The official docs say requests within the concurrency limit receive a response and requests above the limit return HTTP 429. That means 429s are not a mystery signal; they are the expected backpressure response when your account or one `user_id` lane is over capacity.

The operational answer is usually not 'add more retries everywhere'. It is: lower fan-out, move repetitive traffic to Flash, queue overflow, and separate your highest-value Pro requests from background jobs.

If you are granted increased account concurrency, DeepSeek says each `user_id` can still be limited individually. That is a strong reason to choose a stable and bounded `user_id` strategy instead of leaving it blank for every request.

5. Keep-alive lines are not broken responses

DeepSeek's docs also explain the request keep-alive mechanism. Non-streaming requests may emit empty lines while the HTTP connection remains open. Streaming requests may emit SSE keep-alive comments like `: keep-alive`.

If your client or proxy treats those bytes as malformed output, you can misclassify a healthy waiting request as a failure. The docs also say the server closes the connection if inference has not started after 10 minutes, which gives you a concrete upper bound for pre-inference waiting.
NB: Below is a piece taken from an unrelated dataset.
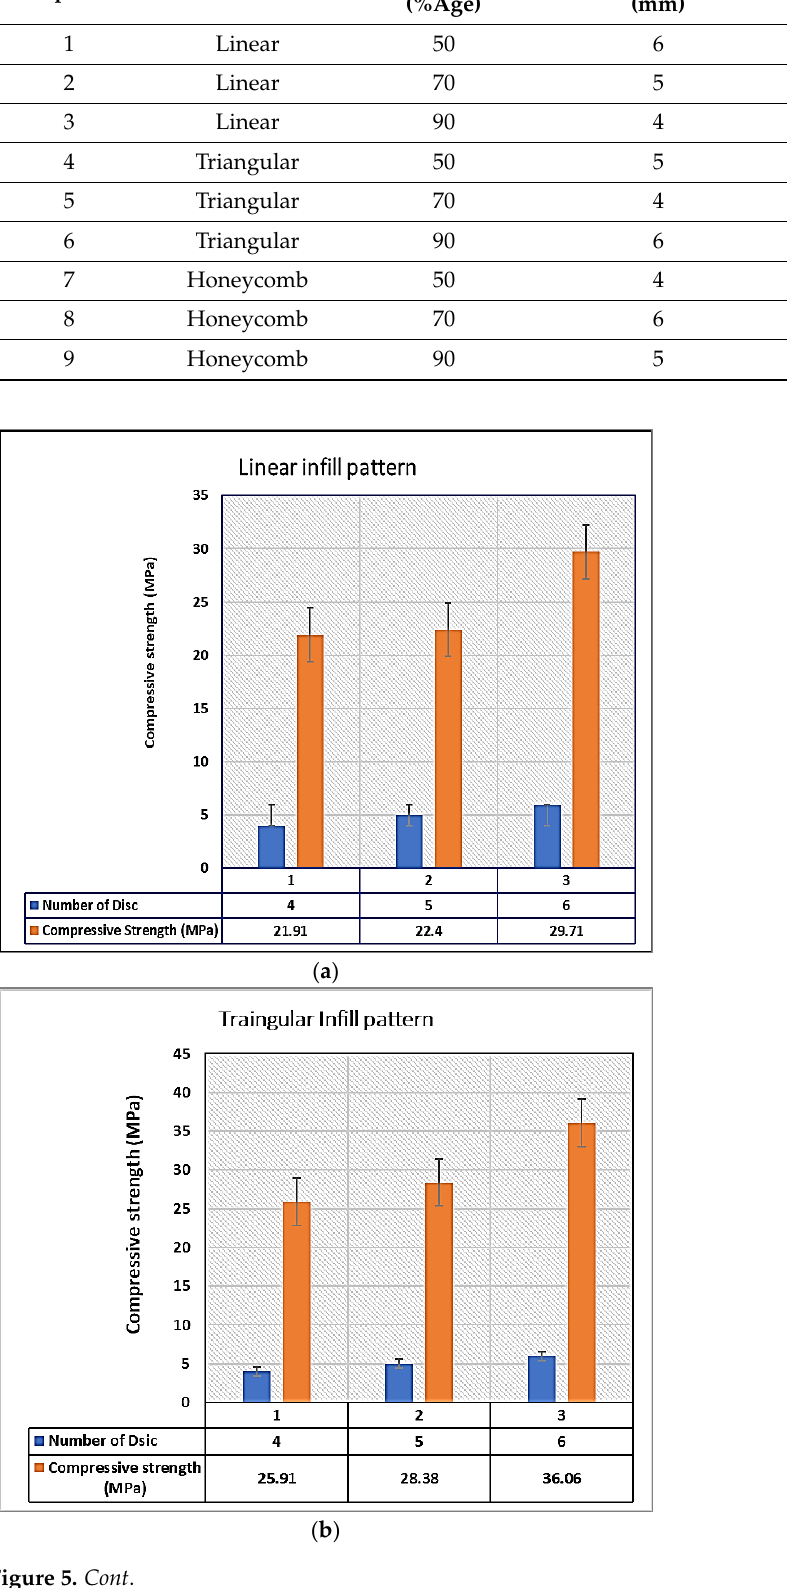
Table 5. Mechanical properties of LOM manufactured PLA samples.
This matters for DeepSeek-first agent tools because a slow but healthy queued request should not look the same as a real transport failure.

FAQ

What are DeepSeek's official concurrency limits?

The official Rate Limit & Isolation page lists 500 concurrent requests for `deepseek-v4-pro` and 2500 for `deepseek-v4-flash`, calculated at the account level.

Is concurrency tracked per API key or per account?

Per account. DeepSeek's docs say concurrency is calculated at the account level regardless of which API key is used.

Where does user_id go in the OpenAI-format API?

Put it in `extra_body.user_id`.

Where does user_id go in the Anthropic-format API?

Put it in `metadata.user_id`.

What do empty lines or `: keep-alive` comments mean?

They are documented keep-alive behavior while the request is still waiting. They are not automatically an error.

DeepSeek traffic gets easier to run when you treat concurrency, `user_id`, and keep-alives as first-class production constraints. Flash should absorb the broad high-volume lane, Pro should stay scarce and deliberate, and your client code should pass `user_id` in the exact place the chosen protocol expects.